Reproduce word for word the lines of the material, starting at the line that contains "的に昨日からの為替円安で上昇してるかな。" and ending at the last line of the material, with both ends included. Leave the pictures out of your answer.

EXERCISE DATA:

↓↓↓

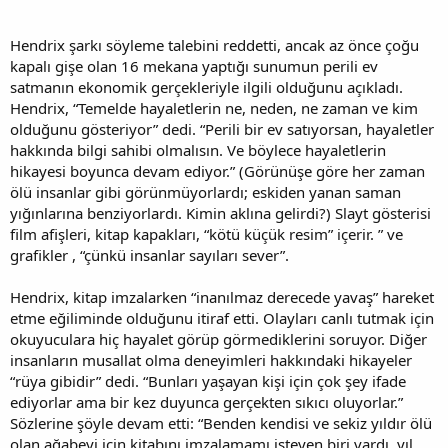
Hendrix şarkı söyleme talebini reddetti, ancak az önce çoğu
kapalı gişe olan 16 mekana yaptığı sunumun perili ev
satmanın ekonomik gerçekleriyle ilgili olduğunu açıkladı.
Hendrix, “Temelde hayaletlerin ne, neden, ne zaman ve kim
olduğunu gösteriyor” dedi. “Perili bir ev satıyorsan, hayaletler
hakkında bilgi sahibi olmalısın. Ve böylece hayaletlerin
hikayesi boyunca devam ediyor.” (Görünüşe göre her zaman
ölü insanlar gibi görünmüyorlardı; eskiden yanan saman
yığınlarına benziyorlardı. Kimin aklına gelirdi?) Slayt gösterisi
film afişleri, kitap kapakları, “kötü küçük resim” içerir. ” ve
grafikler , “çünkü insanlar sayıları sever”.
Hendrix, kitap imzalarken “inanılmaz derecede yavaş” hareket
etme eğiliminde olduğunu itiraf etti. Olayları canlı tutmak için
okuyuculara hiç hayalet görüp görmediklerini soruyor. Diğer
insanların musallat olma deneyimleri hakkındaki hikayeler
“rüya gibidir” dedi. “Bunları yaşayan kişi için çok şey ifade
ediyorlar ama bir kez duyunca gerçekten sıkıcı oluyorlar.”
Sözlerine şöyle devam etti: “Benden kendisi ve sekiz yıldır ölü
olan ağabeyi için kitabını imzalamamı isteyen biri vardı. yıl.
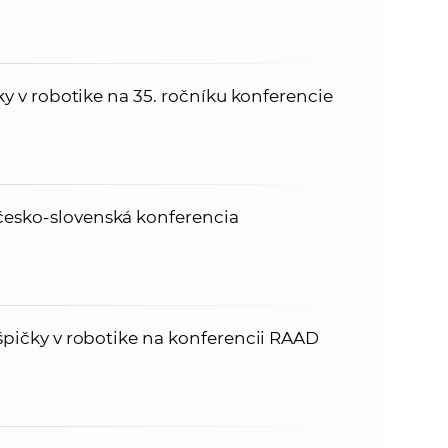
ičky v robotike na 35. ročníku konferencie
česko-slovenská konferencia
é špičky v robotike na konferencii RAAD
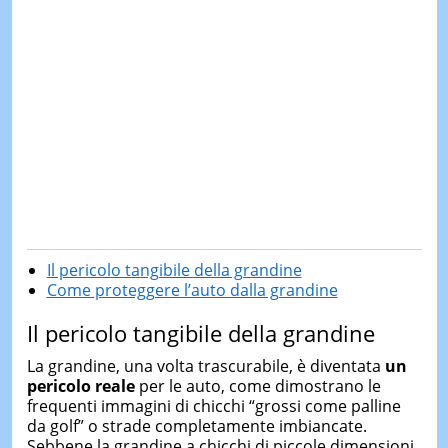
Il pericolo tangibile della grandine
Come proteggere l’auto dalla grandine
Il pericolo tangibile della grandine
La grandine, una volta trascurabile, è diventata
un
pericolo reale
per le auto, come dimostrano le
frequenti immagini di chicchi “grossi come palline
da golf” o strade completamente imbiancate.
Sebbene la grandine a chicchi di piccole dimensioni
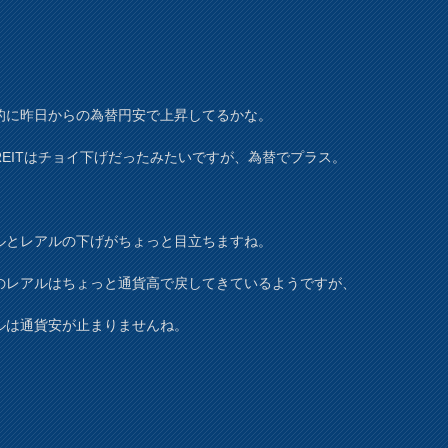
的に昨日からの為替円安で上昇してるかな。
REITはチョイ下げだったみたいですが、為替でプラス。
ルとレアルの下げがちょっと目立ちますね。
のレアルはちょっと通貨高で戻してきているようですが、
ルは通貨安が止まりませんね。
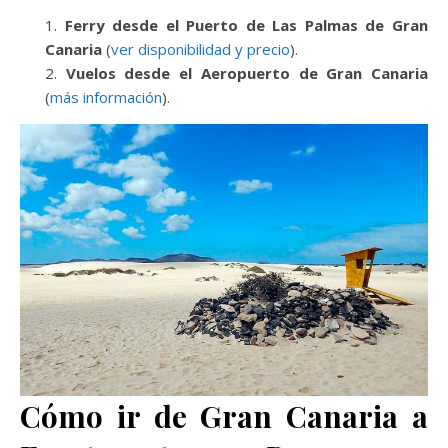
Ferry desde el Puerto de Las Palmas de Gran
Canaria
(
ver disponibilidad y precio
).
Vuelos desde el Aeropuerto de Gran Canaria
(
más información
).
Cómo ir de Gran Canaria a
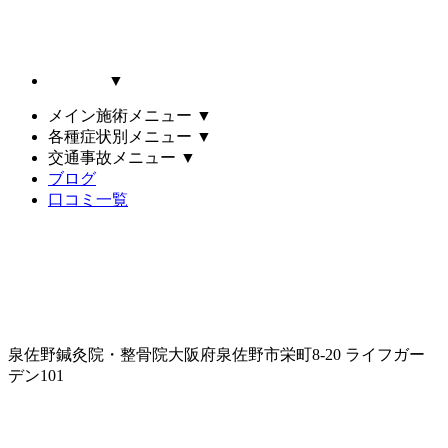
▼
メイン施術メニュー
▼
各種症状別メニュー
▼
交通事故メニュー
▼
ブログ
口コミ一覧
泉佐野鍼灸院・整骨院
大阪府泉佐野市栄町8-20 ライフガー
デン101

↑↑↑

TASK ANSWER:
的に昨日からの為替円安で上昇してるかな。
REITはチョイ下げだったみたいですが、為替でプラス。
ルとレアルの下げがちょっと目立ちますね。
のレアルはちょっと通貨高で戻してきているようですが、
ルは通貨安が止まりませんね。
Ferry desde el Puerto de Las Palmas de Gran
Canaria
(
ver disponibilidad y precio
).
Vuelos desde el Aeropuerto de Gran Canaria
(
más información
).
Cómo ir de Gran Canaria a
▼
メイン施術メニュー
▼
各種症状別メニュー
▼
交通事故メニュー
▼
ブログ
口コミ一覧
泉佐野鍼灸院・整骨院
大阪府泉佐野市栄町8-20 ライフガー
デン101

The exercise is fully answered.